──────── RECORDS FOR THIS EXERCISE ────────

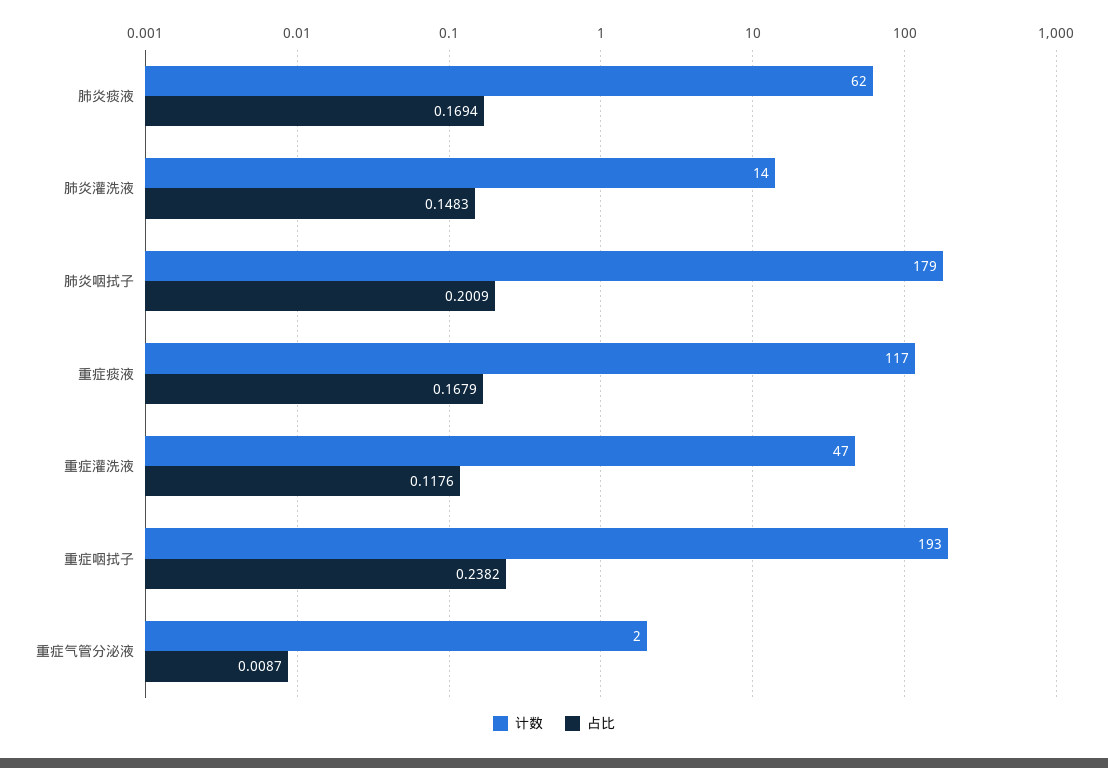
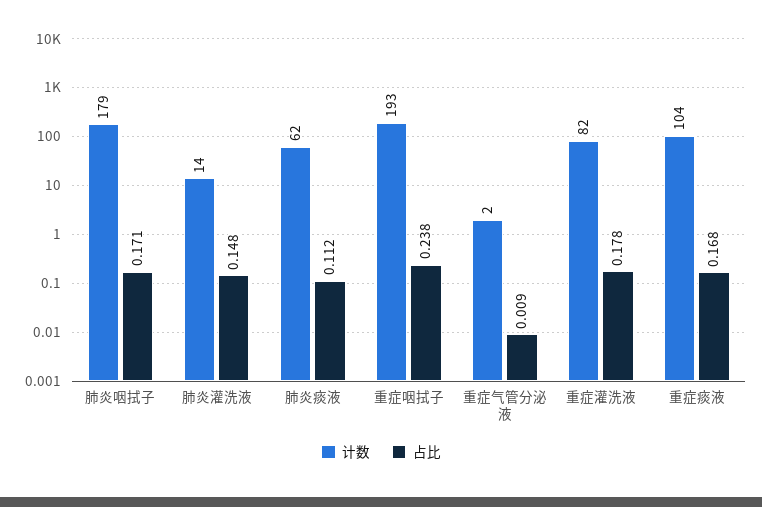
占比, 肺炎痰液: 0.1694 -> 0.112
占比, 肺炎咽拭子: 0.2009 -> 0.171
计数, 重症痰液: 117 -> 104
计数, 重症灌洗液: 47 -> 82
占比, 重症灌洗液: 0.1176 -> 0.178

────────

### TASK BRIEF
Your task is to repeat the entries above exactly, omitting the pictures.

### SOLUTION TO THE EXERCISE
占比, 肺炎痰液: 0.1694 -> 0.112
占比, 肺炎咽拭子: 0.2009 -> 0.171
计数, 重症痰液: 117 -> 104
计数, 重症灌洗液: 47 -> 82
占比, 重症灌洗液: 0.1176 -> 0.178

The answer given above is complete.